5) Vos références principales sur votre site sont Castoriadis et Fargette. Commençons par Fargette, dont j’ai lu tous les écrits depuis les années 80. Guy est (ou a été ? je ne sais pas bien) un ami (Depuis, Guy Fargette a rédigé plusieurs articles calomnieux et remplis d’inexactitudes et d’affabulations à mon égard, Y.C., décembre 2011). Nous avons discuté politique pendant plus de 10 ans et c’est grâce à nos discussions que j’ai repris goût à la réflexion politique. Je lui dois donc beaucoup sur le plan moral et politique. Nos discussions ont commencé en 1991 et ont dû se poursuivre jusqu’en 2004/2006. Au départ, nous nous réunissions pour échanger des idées, des lectures, et casser du sucre sur le dos des gauchistes.
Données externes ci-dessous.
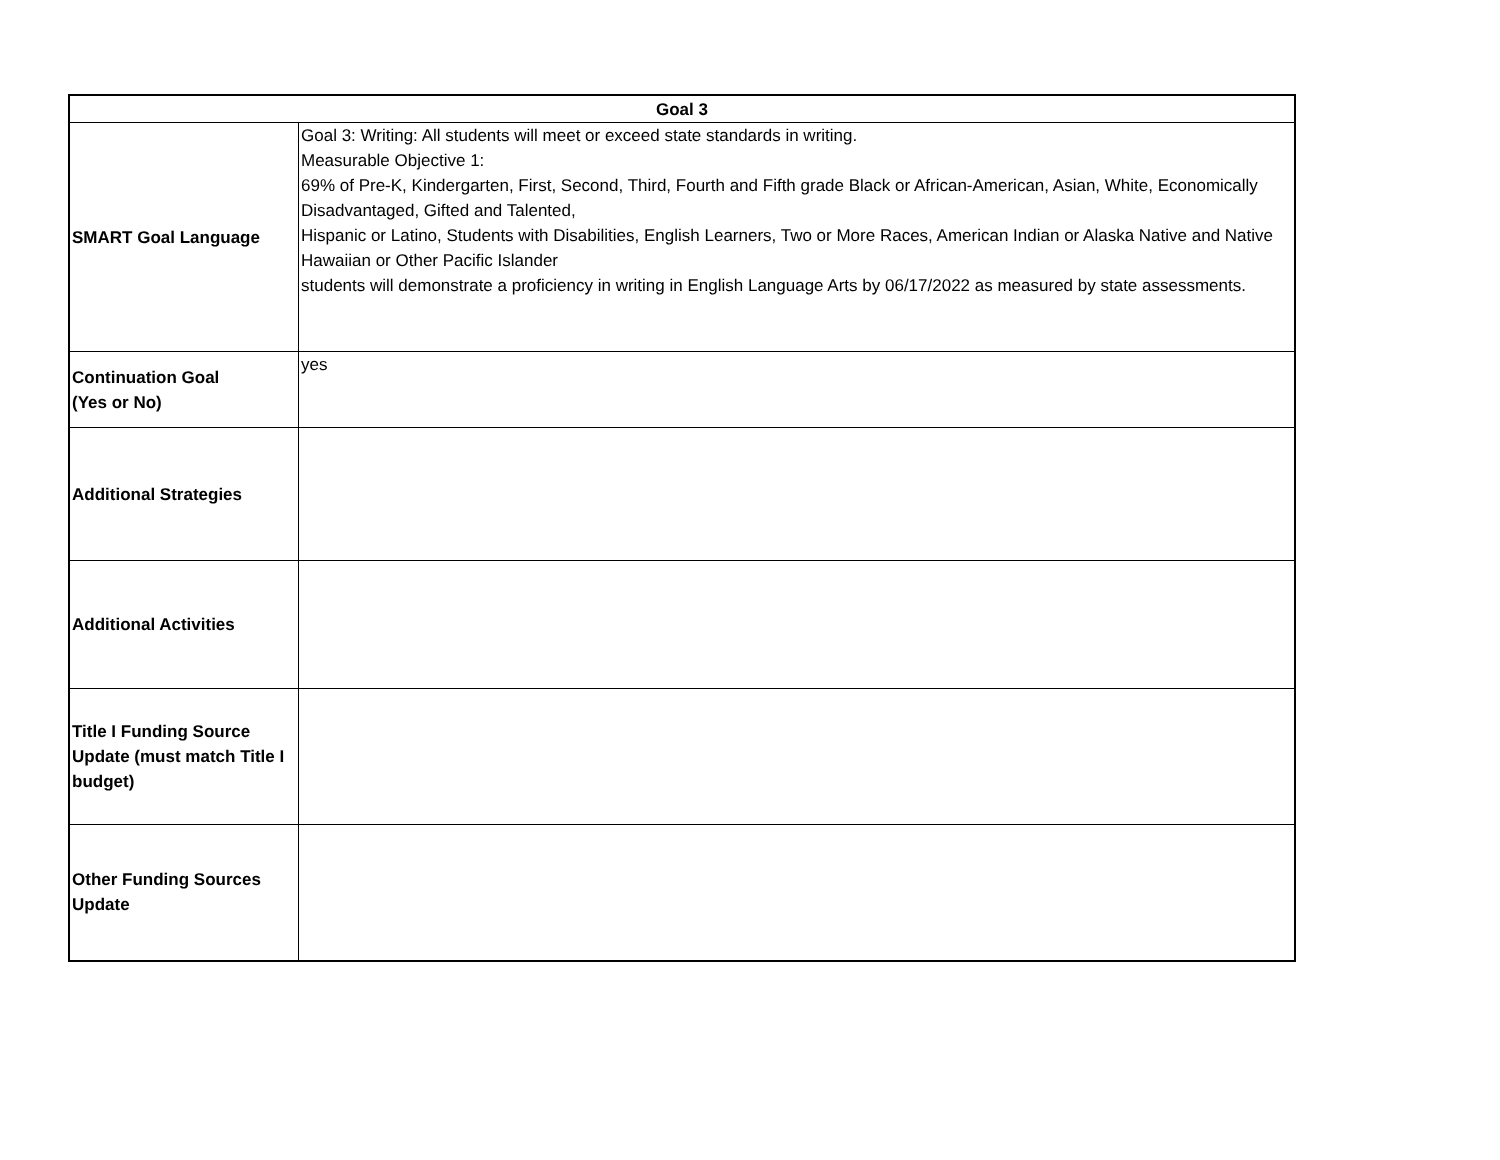| Goal 3 | |
| --- | --- |
| SMART Goal Language | Goal 3: Writing: All students will meet or exceed state standards in writing. Measurable Objective 1: 69% of Pre-K, Kindergarten, First, Second, Third, Fourth and Fifth grade Black or African-American, Asian, White, Economically Disadvantaged, Gifted and Talented, Hispanic or Latino, Students with Disabilities, English Learners, Two or More Races, American Indian or Alaska Native and Native Hawaiian or Other Pacific Islander students will demonstrate a proficiency in writing in English Language Arts by 06/17/2022 as measured by state assessments. |
| Continuation Goal (Yes or No) | yes |
| Additional Strategies | |
| Additional Activities | |
| Title I Funding Source Update (must match Title I budget) | |
| Other Funding Sources Update | |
Bref, pour moi, évacuer mes déceptions et mon ressentiment contre LO, mes camarades de Combat communiste qui m’avaient déçu et démoralisé (j’étais dans une posture de victime, bien propre au ressentiment), etc. Bref une fonction quasiment thérapeutique. Mon impression est que nous partagions un certain pessimisme sur l’homme et la nature humaine et sur l’impossibilité d’une transformation révolutionnaire immédiate ou rapide. Lors de nos dernières conversations il avait plutôt tendance à considérer qu’il faudrait au moins un siècle pour qu’on commence à y voir plus clair.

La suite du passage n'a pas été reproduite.